Yes, before answering you should firstly check if it's a duplicate. Flag or comment on it, this would be very helpful. And yes, the reputation system honors answering duplicates, sadly. However, I would say, the real reputation among TeX.SE users would not raise if they see somebody answering obvious duplicates. But it will do if fellow users notice that you take care of the site quality.

You could consider reputation as just a number. While being active on the site, it will raise by itself.

Another way of feeding the addiction would be trying to earn badges by flagging, reviewing, editing, and more.

  • I sometimes know a question is a duplicate but answer anyway because either (1) answering is quicker than searching and I'm pressed for time or (2) I tried searching and searching and searching and I still can't find the damn duplicate, so I give up my search in frustration.
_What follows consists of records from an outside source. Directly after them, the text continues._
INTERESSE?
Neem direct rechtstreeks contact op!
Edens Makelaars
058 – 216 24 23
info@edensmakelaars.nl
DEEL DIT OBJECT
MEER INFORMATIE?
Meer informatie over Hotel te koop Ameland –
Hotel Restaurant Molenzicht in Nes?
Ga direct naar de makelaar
This happens even if I answered the duplicate question. Sometimes even if I asked the duplicate. (This is rarer as I have fewer questions so it is easier to find a particular one.) This may or may not be bad, but knowingly answering a duplicate is sometimes the only efficient way to help somebody. It can be closed later.
    – cfr
    Commented Sep 28, 2015 at 22:46

You may get a few upvotes, but closed questions will attract fewer voters than other questions, so the reputation at stake is unlikely to be much, and answering other questions is likely to give better rewards for your time. So checking for duplicates before answering is reputation-maximising behaviour.

If you can give good answers to doomed questions, that is quite possibly good for the site, and, unlike asking exact duplicate questions, does no harm. It will help the qner, and it will help people who arrive at the site through searches. Furthermore, if the closed question gets merged with the other question, it will become a regular answer of the merged question.

If you discover that your answer is a duplicate of another answer, you can edit in that fact to your answer.